• REQUISITO: Retome o relato médico sobre a morte de Jesus, que aparece abaixo, e continue-o a partir da última frase.

Relato Médico do Dr Barbet, médico francês
Sou um cirurgião, e dou aulas há algum tempo. Por treze anos
vivi em companhia de cadáveres e durante a minha carreira estudei anatomia a
fundo. Posso portanto escrever sem presunção a respeito de morte como aquela, a
morte de Jesus.
“Jesus entrou em agonia no Getsemani e
seu suor tornou-se como gotas de sangue a escorrer pela terra”. O único
evangelista que relata o fato é um médico, Lucas. E o faz com a precisão de um
clínico.
O suar sangue, ou “hematidrose”, é um
fenômeno raríssimo. É produzido em condições excepcionais: para provocá-lo é
necessário uma fraqueza física, acompanhada de um abatimento moral violento
causado por uma profunda emoção, por um grande medo.
O terror, o susto, a angústia terrível de
sentir-se carregando todos os pecados dos homens devem ter esmagado Jesus. Tal
tensão extrema produz o rompimento das finíssimas veias capilares que estão sob
as glândulas sudoríparas, o sangue se mistura ao suor e se concentra sobre a
pele, e então escorre por todo o corpo até a terra.

Itens de um conjunto de dados
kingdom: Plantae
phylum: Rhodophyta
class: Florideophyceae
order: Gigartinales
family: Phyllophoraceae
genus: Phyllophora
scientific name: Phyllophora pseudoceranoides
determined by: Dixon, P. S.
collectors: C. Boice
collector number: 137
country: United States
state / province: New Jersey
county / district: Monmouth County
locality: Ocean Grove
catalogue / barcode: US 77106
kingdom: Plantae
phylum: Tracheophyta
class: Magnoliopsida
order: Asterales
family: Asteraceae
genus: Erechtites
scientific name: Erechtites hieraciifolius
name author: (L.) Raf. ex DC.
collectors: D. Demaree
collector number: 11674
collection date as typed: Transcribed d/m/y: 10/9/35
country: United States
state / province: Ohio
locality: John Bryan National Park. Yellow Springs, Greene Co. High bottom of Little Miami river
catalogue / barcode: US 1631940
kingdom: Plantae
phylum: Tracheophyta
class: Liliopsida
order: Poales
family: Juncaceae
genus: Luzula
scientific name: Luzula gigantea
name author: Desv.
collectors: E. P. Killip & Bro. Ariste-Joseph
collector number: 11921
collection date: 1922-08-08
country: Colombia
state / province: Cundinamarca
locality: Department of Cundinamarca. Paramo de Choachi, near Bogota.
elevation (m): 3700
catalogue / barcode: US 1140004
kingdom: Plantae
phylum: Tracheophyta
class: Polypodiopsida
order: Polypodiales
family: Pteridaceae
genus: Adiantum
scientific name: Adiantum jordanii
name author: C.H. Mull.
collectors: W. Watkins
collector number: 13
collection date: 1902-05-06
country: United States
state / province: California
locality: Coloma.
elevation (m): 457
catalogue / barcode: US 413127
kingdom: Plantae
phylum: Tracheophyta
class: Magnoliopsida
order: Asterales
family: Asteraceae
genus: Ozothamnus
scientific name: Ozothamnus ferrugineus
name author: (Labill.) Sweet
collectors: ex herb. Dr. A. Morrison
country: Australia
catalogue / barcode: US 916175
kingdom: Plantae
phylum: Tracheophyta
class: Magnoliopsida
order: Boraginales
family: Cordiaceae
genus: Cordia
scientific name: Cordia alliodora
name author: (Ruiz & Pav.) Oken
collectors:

• RESPOSTA:
Conhecemos a farsa do processo preparado
pelo Sinédrio hebraico, o envio de Jesus a Pilatos e o desempate entre o
procurador romano e Herodes. Pilatos cede, e então ordena a flagelação de
Jesus. Os soldados despojam Jesus e o prendem pelo pulso a uma coluna do pátio.
A flagelação se efetua com tiras de couro múltiplas sobre as quais são fixadas
bolinhas de chumbo e de pequenos ossos.
Os carrascos devem ter sido dois, um de
cada lado, e de diferentes estaturas. Golpeiam com chibatadas a pele, já
alterada por milhões de microscópicas hemorragias do suor de sangue.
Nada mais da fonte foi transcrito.